PROBLEM.
Check each line of the entries for the string "Stephen". Report only how many lines have it.

Page-level text extractions
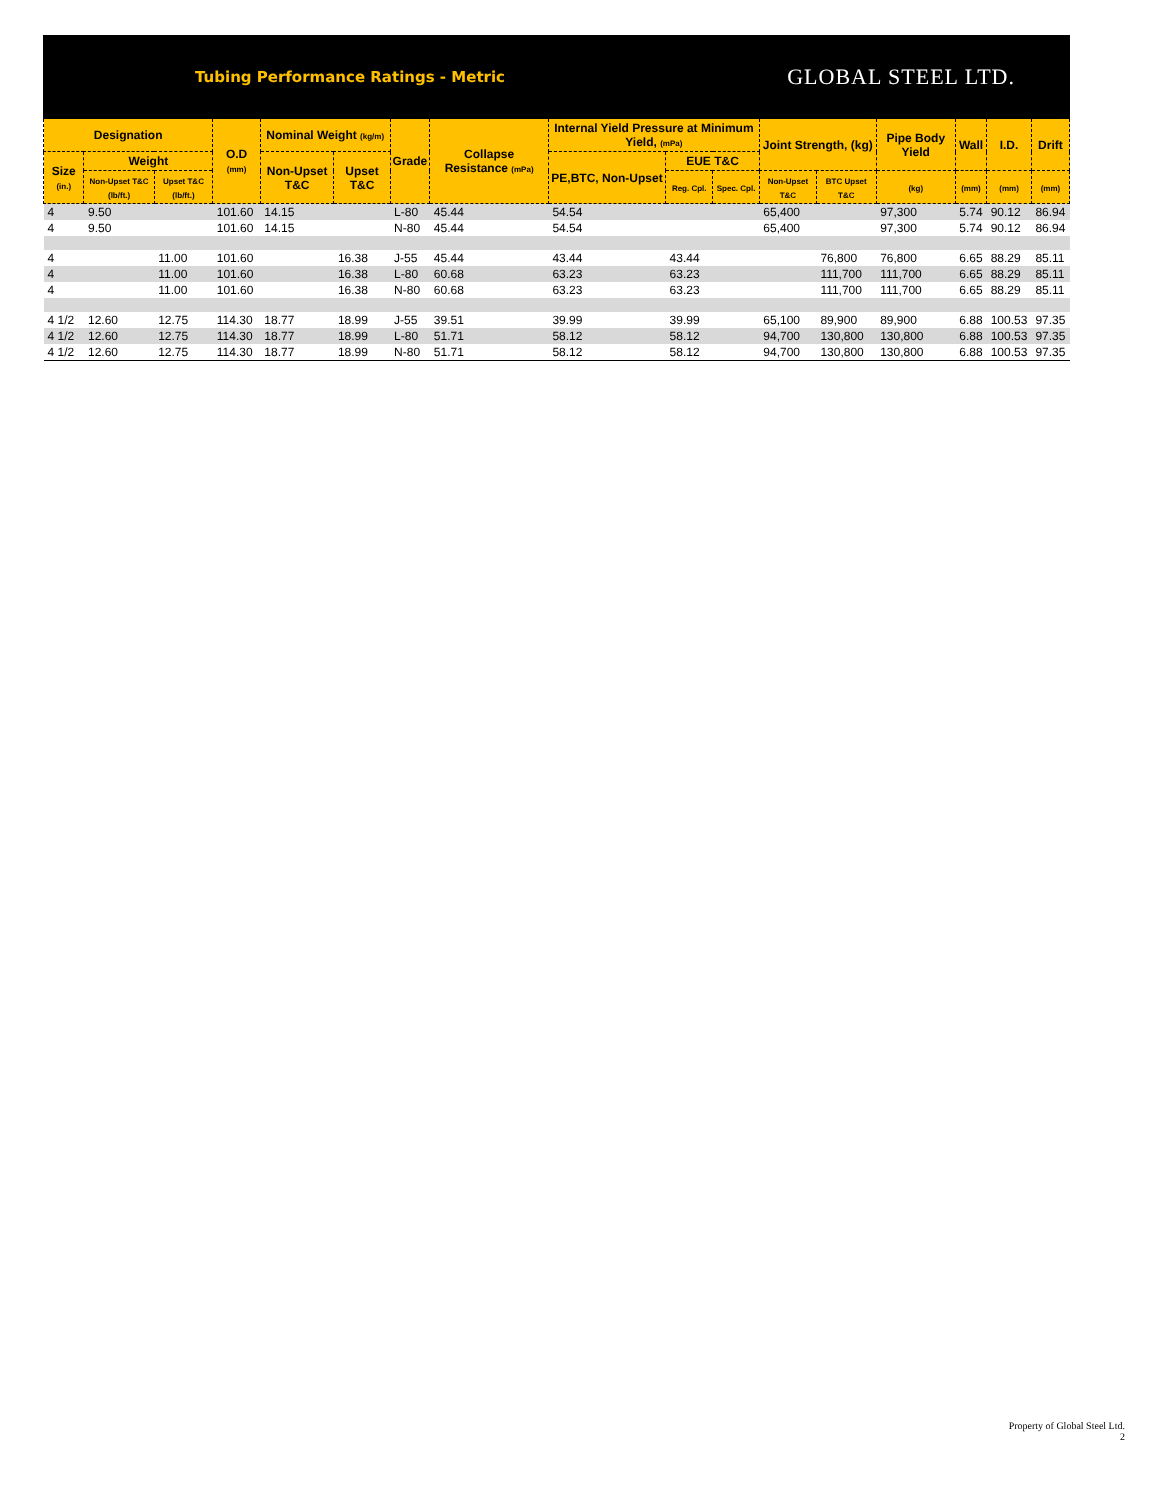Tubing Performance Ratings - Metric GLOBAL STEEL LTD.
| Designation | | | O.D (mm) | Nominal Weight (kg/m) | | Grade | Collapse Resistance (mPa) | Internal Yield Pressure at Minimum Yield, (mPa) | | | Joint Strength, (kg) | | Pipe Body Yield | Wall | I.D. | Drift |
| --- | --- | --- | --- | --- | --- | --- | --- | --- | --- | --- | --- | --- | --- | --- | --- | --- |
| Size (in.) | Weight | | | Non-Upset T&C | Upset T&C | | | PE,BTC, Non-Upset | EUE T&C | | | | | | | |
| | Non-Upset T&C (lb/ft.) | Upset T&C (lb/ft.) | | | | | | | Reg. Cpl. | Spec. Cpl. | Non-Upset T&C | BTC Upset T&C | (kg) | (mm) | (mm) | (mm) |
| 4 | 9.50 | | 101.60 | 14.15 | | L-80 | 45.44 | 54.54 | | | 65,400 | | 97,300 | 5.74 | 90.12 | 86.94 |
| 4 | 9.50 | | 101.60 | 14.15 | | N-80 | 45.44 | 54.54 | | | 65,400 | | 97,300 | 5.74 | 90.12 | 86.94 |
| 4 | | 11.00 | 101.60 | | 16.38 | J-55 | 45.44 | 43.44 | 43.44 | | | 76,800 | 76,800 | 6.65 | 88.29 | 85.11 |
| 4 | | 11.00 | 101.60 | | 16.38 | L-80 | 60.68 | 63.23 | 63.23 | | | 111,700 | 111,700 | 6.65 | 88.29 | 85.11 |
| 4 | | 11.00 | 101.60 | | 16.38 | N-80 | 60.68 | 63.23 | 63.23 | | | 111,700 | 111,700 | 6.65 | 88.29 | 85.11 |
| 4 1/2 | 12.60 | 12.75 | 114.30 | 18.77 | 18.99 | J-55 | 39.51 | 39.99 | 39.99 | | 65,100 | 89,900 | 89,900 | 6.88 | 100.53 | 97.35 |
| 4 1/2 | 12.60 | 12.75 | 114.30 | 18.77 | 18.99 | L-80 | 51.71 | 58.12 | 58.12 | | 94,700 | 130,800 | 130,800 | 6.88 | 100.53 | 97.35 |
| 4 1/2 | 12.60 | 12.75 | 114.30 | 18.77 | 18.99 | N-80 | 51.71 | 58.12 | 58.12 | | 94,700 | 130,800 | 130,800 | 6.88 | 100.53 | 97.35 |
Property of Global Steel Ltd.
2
---
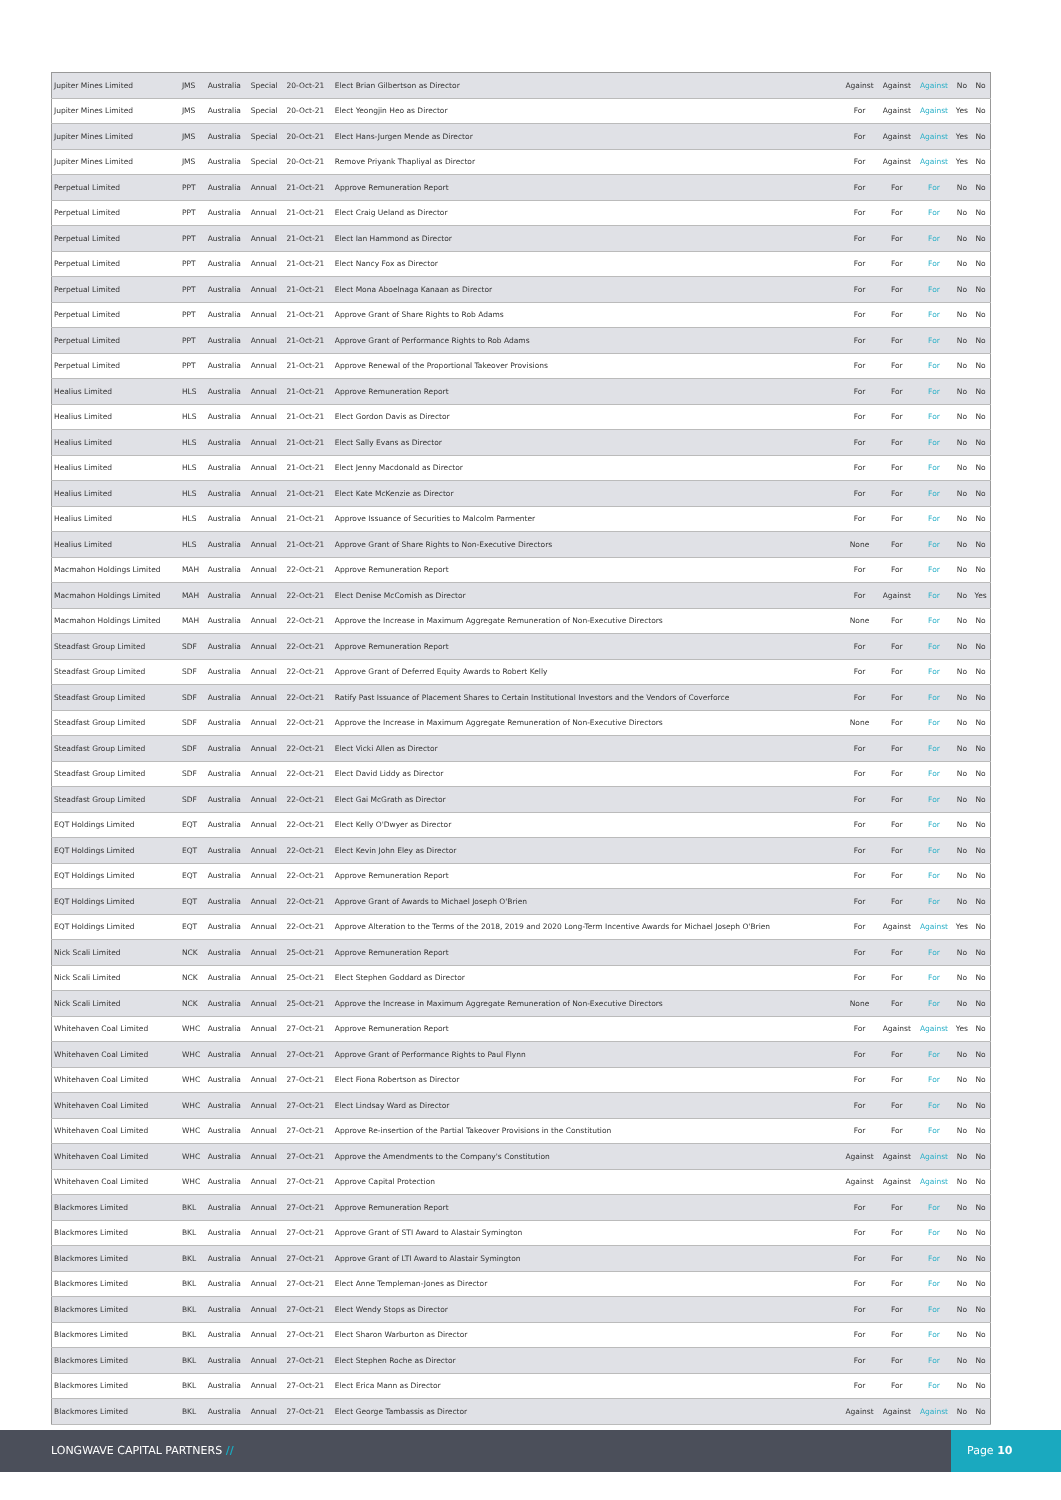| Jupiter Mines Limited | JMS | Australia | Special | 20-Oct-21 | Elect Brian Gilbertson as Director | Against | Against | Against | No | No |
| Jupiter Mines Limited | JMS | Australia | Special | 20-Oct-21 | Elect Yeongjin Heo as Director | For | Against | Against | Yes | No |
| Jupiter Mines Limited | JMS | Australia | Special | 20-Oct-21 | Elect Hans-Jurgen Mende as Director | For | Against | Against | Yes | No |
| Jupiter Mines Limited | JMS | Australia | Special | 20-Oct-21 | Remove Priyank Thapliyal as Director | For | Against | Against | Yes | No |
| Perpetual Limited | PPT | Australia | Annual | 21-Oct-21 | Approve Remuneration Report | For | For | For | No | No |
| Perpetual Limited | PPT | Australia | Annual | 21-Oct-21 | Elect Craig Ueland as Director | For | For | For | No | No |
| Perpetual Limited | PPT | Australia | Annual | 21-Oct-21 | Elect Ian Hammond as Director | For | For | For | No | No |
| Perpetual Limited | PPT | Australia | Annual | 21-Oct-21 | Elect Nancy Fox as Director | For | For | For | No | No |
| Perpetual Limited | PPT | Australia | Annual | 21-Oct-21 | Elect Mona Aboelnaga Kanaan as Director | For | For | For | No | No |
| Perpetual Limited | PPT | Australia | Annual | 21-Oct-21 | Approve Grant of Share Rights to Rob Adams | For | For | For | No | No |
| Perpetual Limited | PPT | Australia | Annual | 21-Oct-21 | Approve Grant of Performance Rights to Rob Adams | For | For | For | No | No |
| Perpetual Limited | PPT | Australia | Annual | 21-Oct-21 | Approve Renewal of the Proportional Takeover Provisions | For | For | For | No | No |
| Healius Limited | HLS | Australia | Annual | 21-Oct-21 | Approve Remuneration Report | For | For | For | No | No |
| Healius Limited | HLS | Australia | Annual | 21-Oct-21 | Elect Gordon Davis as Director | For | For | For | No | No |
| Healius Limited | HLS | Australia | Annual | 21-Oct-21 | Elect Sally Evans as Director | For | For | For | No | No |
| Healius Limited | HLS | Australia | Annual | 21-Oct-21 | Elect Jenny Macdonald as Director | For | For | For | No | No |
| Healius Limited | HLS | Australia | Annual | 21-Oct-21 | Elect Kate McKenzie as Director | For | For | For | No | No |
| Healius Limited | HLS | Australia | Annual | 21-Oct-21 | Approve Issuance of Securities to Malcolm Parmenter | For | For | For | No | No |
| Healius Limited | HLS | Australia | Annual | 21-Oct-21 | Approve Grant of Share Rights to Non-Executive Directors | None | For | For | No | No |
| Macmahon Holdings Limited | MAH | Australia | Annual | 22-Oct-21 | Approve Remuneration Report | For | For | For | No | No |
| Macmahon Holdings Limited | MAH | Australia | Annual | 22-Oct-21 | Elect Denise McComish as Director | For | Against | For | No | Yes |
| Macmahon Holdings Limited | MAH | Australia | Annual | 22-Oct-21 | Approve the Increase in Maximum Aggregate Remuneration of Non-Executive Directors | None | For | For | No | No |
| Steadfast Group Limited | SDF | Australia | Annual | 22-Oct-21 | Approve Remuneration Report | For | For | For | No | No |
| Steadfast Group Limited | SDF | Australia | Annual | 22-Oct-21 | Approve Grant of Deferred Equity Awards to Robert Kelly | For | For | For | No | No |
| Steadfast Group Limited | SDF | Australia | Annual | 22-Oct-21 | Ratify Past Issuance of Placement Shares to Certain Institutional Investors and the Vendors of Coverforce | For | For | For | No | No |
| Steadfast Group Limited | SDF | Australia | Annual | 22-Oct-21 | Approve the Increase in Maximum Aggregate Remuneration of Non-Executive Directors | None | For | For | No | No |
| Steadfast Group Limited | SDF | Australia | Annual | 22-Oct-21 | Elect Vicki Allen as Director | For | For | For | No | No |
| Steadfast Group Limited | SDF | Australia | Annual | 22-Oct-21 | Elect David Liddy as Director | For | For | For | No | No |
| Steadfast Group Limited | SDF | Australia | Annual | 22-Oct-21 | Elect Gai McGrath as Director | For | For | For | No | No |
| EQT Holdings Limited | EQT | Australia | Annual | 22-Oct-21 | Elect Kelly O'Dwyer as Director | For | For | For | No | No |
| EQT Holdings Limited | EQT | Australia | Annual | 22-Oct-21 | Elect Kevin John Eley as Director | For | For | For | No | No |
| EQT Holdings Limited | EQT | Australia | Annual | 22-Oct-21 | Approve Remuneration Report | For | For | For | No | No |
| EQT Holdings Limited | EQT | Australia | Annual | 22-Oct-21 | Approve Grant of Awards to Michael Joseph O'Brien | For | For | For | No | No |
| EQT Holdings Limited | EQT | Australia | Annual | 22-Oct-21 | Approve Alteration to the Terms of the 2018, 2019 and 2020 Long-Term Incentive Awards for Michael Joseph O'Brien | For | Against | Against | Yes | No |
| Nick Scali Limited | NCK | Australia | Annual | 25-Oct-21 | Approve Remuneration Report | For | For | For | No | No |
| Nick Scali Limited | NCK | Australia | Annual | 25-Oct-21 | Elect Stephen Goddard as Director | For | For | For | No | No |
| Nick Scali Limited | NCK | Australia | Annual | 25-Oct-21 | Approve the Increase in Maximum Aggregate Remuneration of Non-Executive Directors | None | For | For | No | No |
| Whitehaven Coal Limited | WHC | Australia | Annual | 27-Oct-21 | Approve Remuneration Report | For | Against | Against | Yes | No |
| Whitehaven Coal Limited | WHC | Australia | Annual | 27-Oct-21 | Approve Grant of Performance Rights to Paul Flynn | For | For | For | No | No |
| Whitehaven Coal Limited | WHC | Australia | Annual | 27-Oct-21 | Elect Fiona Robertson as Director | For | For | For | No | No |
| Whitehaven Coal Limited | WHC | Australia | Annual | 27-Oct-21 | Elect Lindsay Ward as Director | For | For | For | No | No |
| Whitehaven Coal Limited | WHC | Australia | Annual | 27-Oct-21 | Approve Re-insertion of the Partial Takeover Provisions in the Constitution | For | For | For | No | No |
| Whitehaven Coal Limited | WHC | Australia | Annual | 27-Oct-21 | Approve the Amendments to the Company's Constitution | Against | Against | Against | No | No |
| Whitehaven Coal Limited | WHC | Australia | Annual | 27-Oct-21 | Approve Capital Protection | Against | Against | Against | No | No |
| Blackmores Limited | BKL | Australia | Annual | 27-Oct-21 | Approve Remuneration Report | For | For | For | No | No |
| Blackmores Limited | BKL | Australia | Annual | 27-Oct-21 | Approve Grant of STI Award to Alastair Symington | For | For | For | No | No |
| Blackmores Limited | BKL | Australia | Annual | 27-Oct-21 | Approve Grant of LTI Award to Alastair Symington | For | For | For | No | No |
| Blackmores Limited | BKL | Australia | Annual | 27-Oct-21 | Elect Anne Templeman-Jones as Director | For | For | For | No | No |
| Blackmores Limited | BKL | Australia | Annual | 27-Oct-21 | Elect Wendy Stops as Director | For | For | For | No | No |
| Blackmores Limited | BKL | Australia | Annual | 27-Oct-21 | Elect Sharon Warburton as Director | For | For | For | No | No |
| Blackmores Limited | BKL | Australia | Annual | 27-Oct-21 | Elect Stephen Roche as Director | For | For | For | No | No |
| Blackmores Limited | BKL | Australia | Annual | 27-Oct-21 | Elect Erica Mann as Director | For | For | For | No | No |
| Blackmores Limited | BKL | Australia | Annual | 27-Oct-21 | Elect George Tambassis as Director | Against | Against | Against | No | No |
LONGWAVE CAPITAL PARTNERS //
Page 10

SOLUTION TO THE PROBLEM.
2